On August 1, 2014, the Federal Trade Commission released a new staff report examining the consumer protection implications of popular mobile device applications that provide shopping and in-store purchase services. The report, What’s the Deal? An FTC Study on Mobile Shopping Apps, details the findings from a recent FTC staff survey that studied consumer rights and data protection issues associated with some of the most popular mobile shopping apps on the market.

Building on the FTC’s March 2013 staff report on mobile payments, the survey examined 121 mobile shopping apps from the Google Play and Apple App Stores, focusing on the surveyed apps’ disclosures regarding their dispute resolution procedures, liability limits and consumer data practices. In general, the surveyed apps provide services for comparison shopping, collecting and redeeming discounts and coupons, and making in-store purchases with mobile devices. Based on the survey findings, the FTC staff concluded that these types of mobile shopping apps often fail to disclose information on issues that are important to consumers.

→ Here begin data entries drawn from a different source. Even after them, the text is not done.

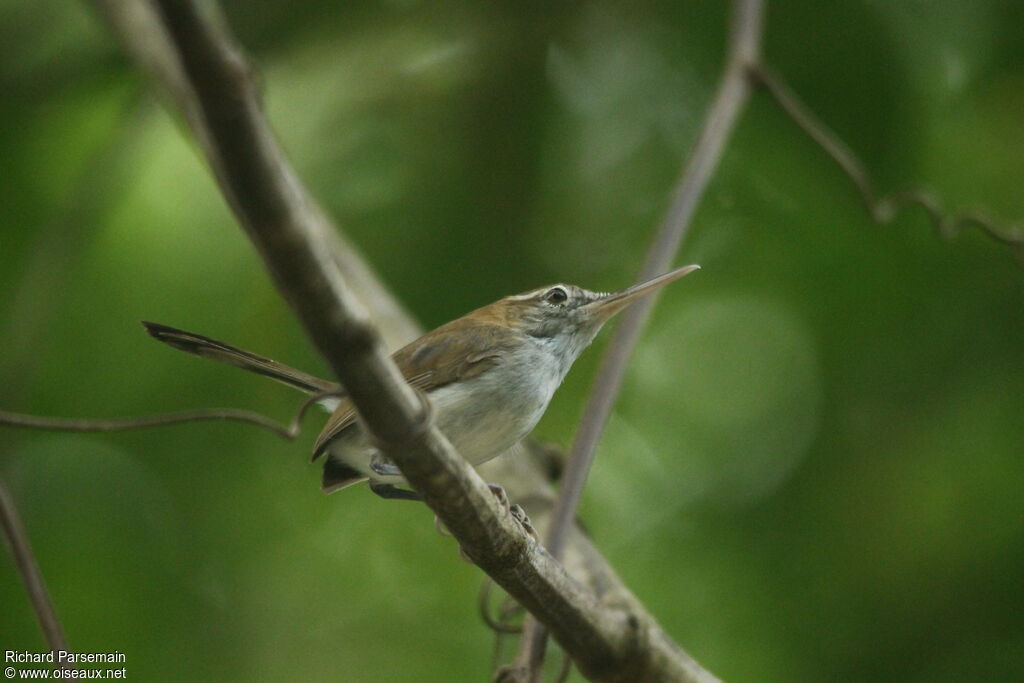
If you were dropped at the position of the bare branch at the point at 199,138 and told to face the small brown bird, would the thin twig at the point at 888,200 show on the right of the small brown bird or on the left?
left

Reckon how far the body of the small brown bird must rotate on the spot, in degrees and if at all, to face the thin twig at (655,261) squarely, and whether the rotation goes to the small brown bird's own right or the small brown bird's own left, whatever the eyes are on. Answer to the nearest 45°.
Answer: approximately 45° to the small brown bird's own left

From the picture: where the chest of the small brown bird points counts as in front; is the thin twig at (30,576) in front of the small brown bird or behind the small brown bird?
behind

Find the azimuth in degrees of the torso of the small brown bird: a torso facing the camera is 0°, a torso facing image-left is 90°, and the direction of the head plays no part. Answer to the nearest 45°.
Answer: approximately 270°

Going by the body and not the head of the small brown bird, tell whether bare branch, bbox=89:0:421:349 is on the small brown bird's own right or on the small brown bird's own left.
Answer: on the small brown bird's own left
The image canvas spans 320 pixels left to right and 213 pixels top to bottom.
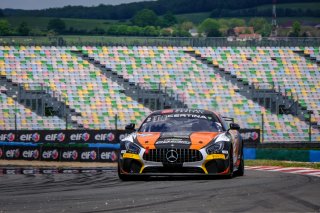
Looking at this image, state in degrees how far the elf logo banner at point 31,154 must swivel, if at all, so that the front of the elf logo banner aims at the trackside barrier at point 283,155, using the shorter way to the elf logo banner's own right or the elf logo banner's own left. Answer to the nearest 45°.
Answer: approximately 90° to the elf logo banner's own left

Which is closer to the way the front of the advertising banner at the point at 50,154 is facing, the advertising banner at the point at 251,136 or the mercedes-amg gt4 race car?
the mercedes-amg gt4 race car

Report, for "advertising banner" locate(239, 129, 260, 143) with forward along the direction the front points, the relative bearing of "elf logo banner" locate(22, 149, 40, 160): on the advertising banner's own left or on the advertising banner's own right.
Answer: on the advertising banner's own right

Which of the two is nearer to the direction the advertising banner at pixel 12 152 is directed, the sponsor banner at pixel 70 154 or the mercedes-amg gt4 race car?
the mercedes-amg gt4 race car

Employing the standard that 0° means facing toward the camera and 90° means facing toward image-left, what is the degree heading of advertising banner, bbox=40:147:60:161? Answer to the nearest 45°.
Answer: approximately 0°

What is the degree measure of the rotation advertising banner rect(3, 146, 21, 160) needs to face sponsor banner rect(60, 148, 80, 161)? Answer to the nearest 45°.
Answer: approximately 45° to its left

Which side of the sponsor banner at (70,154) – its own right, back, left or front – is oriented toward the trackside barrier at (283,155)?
left
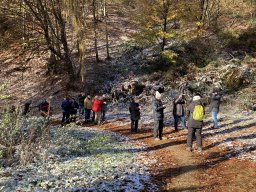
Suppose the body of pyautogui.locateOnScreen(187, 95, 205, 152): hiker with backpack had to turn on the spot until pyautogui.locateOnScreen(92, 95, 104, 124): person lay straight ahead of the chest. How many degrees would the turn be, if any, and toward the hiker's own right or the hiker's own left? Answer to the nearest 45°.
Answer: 0° — they already face them

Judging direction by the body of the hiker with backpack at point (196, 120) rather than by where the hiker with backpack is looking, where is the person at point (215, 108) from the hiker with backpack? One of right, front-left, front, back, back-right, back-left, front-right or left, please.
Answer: front-right

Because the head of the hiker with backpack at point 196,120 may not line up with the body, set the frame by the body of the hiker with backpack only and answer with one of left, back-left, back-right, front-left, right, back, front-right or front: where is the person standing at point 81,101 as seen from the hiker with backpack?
front

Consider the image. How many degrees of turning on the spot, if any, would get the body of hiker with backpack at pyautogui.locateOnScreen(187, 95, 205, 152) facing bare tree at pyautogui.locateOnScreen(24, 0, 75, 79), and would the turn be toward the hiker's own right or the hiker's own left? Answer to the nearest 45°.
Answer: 0° — they already face it

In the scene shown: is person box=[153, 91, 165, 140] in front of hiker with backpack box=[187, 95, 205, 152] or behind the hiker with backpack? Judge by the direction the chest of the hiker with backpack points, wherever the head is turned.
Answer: in front

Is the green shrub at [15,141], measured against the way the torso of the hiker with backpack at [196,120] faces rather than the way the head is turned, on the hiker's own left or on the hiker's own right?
on the hiker's own left

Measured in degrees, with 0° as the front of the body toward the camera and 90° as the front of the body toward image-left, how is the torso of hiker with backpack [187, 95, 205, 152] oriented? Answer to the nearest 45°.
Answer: approximately 135°

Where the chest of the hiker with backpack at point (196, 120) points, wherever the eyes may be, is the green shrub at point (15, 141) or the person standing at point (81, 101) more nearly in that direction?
the person standing
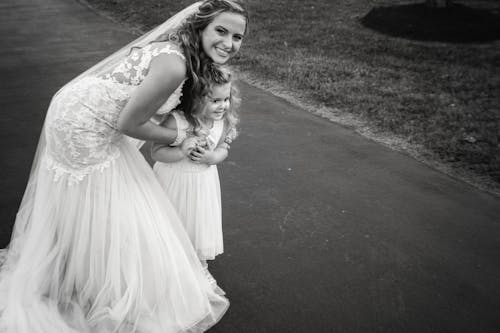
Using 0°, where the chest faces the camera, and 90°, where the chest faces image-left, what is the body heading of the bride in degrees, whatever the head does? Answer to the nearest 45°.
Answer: approximately 270°

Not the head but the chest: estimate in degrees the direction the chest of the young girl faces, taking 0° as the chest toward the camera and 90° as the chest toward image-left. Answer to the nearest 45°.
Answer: approximately 315°
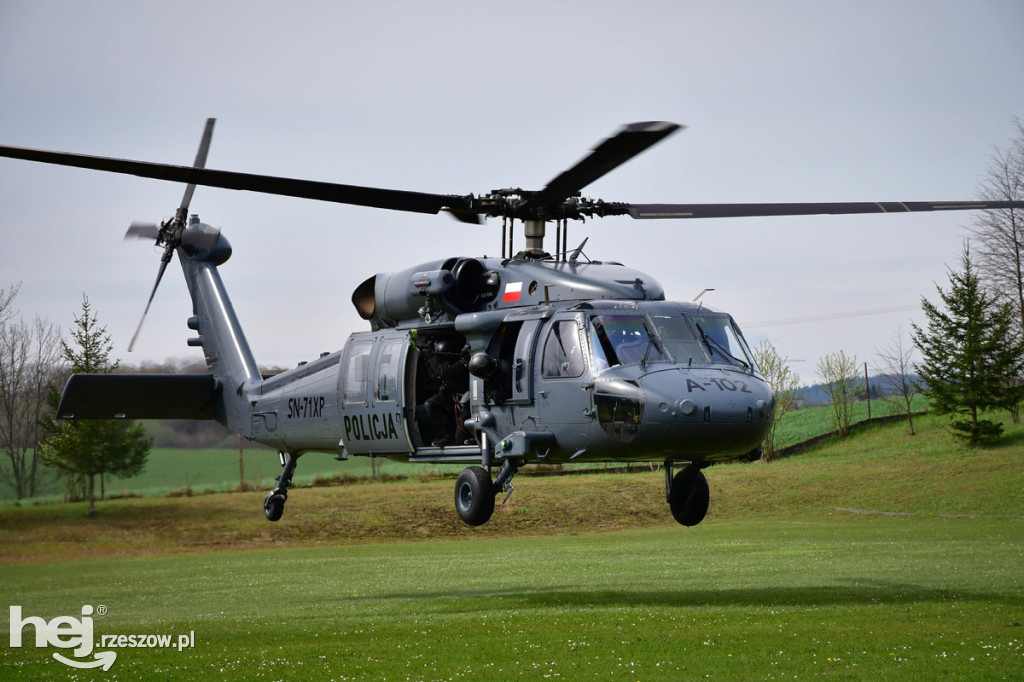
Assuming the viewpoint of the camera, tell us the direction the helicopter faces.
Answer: facing the viewer and to the right of the viewer

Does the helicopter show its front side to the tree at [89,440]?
no
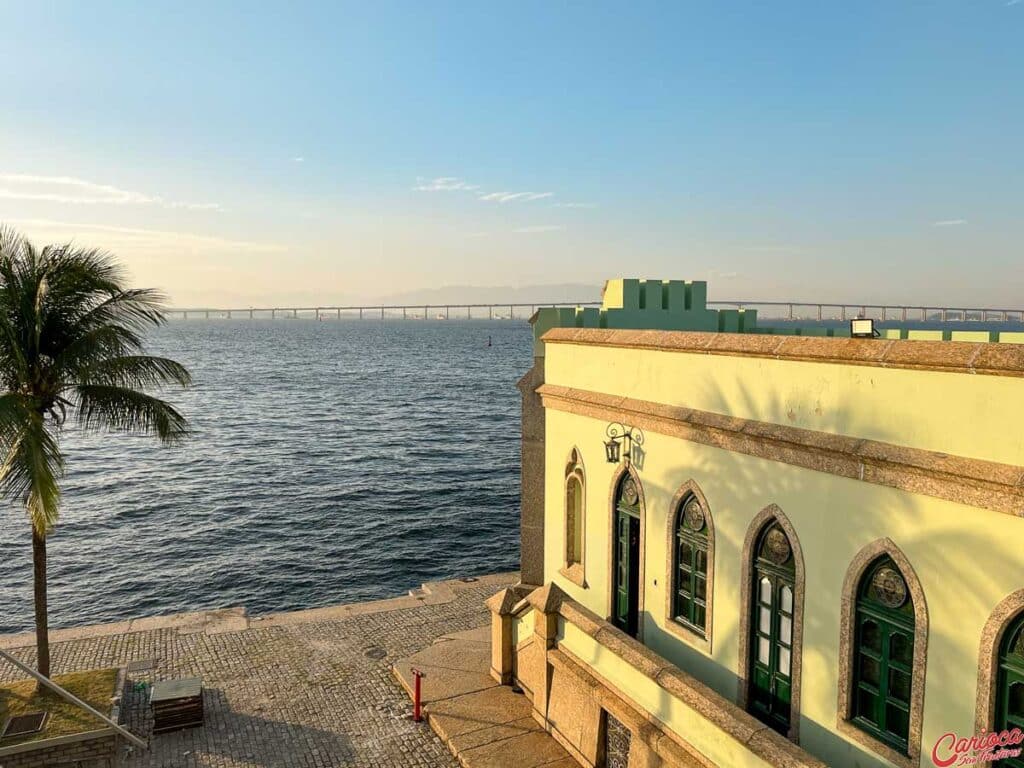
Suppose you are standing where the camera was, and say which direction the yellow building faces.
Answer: facing the viewer and to the left of the viewer

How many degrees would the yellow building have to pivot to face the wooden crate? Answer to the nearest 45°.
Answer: approximately 45° to its right

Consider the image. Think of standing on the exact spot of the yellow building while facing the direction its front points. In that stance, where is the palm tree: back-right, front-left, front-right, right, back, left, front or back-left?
front-right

In light of the survey findings, the report makes several recommendations to companies that offer mobile shopping apps, including:

  • “[C]ompanies should disclose consumers’ rights and liability limits for unauthorized, fraudulent, or erroneous transactions.” The FTC staff found that, prior to download, many in-store purchase apps frequently fail to equip consumers with sufficient information about how the service manages disputes over contested purchases and their policies regarding the consumer’s potential liability for unauthorized transactions. The report recommends that companies clearly communicate this information to consumers prior to installation, especially for methods of payment that lack the legal protections afforded to credit or debit card transactions, such as certain types of purchases involving prepaid, gift card or stored value accounts.
  • “[C]ompanies should clearly describe how they collect, use and share consumer data.” The FTC staff found that a majority of the surveyed apps have privacy disclosures that use vague language, reserving broad rights to collect, use, and share consumers’ information. The report encourages mobile shopping apps to clearly describe how they collect, use, and share consumer data to provide consumers with more detailed explanations about how the apps handle their information.
  • “[C]ompanies should ensure that their strong data security promises translate into strong data security practices.” The FTC staff found that an overwhelming majority of the surveyed apps promise to implement data security safeguards to protect consumer information. Although the FTC staff did not test the apps to verify whether the security measures functioned as promised, the report nevertheless urges companies to honor their data security promises and to employ reasonable and appropriate safeguards in accordance with FTC enforcement actions and guidance materials.

The report also provides guidance to consumers, encouraging them to think twice about how they select and use mobile apps. Consumers are advised to consider downloading an alternative app or avoid making large purchases if information about the app’s dispute resolution procedures and liability limits is not available prior to download. Likewise, the report warns consumers to make sure they understand how their data will be collected, used, shared and secured prior to downloading a mobile shopping app.